When Myeong-seok returns, he refuses to take the case because the chance of winning is low, but it’s really just a ploy to get Young-woo back in the office. And it works because Young-woo temporarily returns to take up the case! And while Jun-ho is so very happy about her return, Min-woo is not pleased and he takes it up with Myeong-seok, because he feels she’s being given special treatment. But Myeong-seok defends Young-woo and tells Min-woo to learn from her tenaciousness.
The elder brothers deny deceiving Geu-ra-mi’s father in court, and the judge needs evidence to prove the contract was signed based on their deceit. Her mother remembers that a neighbor was around when the brothers brought the contract to Geu-ra-mi’s father, and they drive back to the countryside to ask if he overheard the conversation between the brothers. Luckily, the neighbor just so happened to be “retying his shoelaces” on the terrace and managed to listen in on the conversation. Lol.
Geu-ra-mi chooses to spend the night with her parents instead of returning to Seoul with Young-woo and Jun-ho in order to give them some “privacy.” And as they take in the sunset on a nearby beach, Jun-ho (who has been feeling bad about his old classmate mistaking Young-woo as one of the people he volunteers for) asks why Young-woo resigned.
She replies that while she’s working as attorney Woo Young-woo, it feels as if she’s just autistic Woo Young-woo in people’s eyes, and they’ll lose if she’s on their side. But Jun-ho tells her that he wants a lawyer like her on his side, and she’s touched.
Unfortunately, the conniving elder brothers buy off the neighbor and at the next court appearance, he denies hearing the conversation. With no other evidence, Young-woo comes up with the very bright idea of Geu-ra-mi and her father provoking the elder brothers to the point of getting assaulted. As a result, they’re able to cancel the gift contract under a provision of the civil law that states that when the recipient commits a crime against the giver or his immediate family, the giver can cancel the gift contract.
And since there’s no evidence that the fight was incited, the judge approves the request and the contract is cancelled. Ha!

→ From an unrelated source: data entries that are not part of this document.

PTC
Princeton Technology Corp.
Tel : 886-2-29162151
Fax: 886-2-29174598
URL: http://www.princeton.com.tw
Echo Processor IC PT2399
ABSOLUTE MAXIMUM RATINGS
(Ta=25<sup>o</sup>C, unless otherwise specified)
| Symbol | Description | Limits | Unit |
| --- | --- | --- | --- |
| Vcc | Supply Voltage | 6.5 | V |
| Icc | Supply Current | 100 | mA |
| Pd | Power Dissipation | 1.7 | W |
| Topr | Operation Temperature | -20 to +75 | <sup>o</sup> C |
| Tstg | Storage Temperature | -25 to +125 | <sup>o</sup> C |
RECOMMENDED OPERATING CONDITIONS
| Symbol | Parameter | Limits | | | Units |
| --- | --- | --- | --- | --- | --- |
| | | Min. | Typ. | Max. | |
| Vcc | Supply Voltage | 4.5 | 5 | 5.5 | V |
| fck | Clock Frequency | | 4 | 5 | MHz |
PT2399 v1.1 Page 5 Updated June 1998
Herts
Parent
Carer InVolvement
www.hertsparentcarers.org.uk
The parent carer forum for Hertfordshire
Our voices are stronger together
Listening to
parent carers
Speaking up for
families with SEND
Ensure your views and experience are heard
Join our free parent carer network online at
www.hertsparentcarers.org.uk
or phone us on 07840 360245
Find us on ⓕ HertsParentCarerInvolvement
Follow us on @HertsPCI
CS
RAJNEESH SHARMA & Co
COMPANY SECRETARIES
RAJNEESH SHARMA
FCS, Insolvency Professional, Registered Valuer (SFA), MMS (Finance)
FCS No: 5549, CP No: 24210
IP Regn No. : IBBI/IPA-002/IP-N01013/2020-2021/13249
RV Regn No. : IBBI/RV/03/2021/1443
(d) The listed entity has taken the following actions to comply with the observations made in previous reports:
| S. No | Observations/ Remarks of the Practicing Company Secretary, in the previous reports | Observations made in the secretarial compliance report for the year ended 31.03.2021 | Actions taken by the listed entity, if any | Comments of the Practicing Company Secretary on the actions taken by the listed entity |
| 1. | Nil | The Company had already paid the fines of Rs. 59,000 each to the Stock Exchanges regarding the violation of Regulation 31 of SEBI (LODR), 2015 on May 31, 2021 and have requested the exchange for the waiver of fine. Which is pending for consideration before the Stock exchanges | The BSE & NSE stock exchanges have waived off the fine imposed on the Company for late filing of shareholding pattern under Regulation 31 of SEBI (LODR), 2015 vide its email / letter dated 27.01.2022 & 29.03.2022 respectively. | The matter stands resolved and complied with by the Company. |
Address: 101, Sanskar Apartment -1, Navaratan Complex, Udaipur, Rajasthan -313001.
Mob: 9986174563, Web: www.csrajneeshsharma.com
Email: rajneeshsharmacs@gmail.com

The conniving elder brothers are not the only ones who can do away with evidence. Myeong-seok compliments Young-woo on her resourcefulness, and Min-woo (who is also present in court) seems to finally understand why Myeong-seok told him he could learn from Young-woo.
After the contract is cancelled, the brothers come to apologize to Geu-ra-mi’s father who proves that he’s a better person than I am by forgiving them and agreeing to equally share the money with them. And with a successful resolution to the case, a happy Young-woo officially returns to Hanbada. Yaaay!
Young-woo must have been feeling pretty bummed out about her resignation, and I’m so glad she’s back. Jun-ho’s words on the beach must have reassured her that despite her autism, she’s a helpful lawyer to her clients, and combined with her subsequent win in Geu-ra-mi’s father’s case, I think she needed that validation.
Jun-ho has been pretty intentional towards Young-woo, from little things like holding the elevator door for her, to being her whale discussion buddy, and the best part about it is that his actions are sincere and not out of pity. It’s the same for other characters like Myeong-seok, who respects and stands up for Young-woo’s professional abilities, and CEO Han who saw her potential and insisted she reapply to Hanbada after HR rejected her first application.
And I think that while Young-woo’s character is really lovable on her own, it’s also the patience and thoughtfulness of the other characters towards her that blends well with her charm to give us this warm-hearted and enjoyable drama.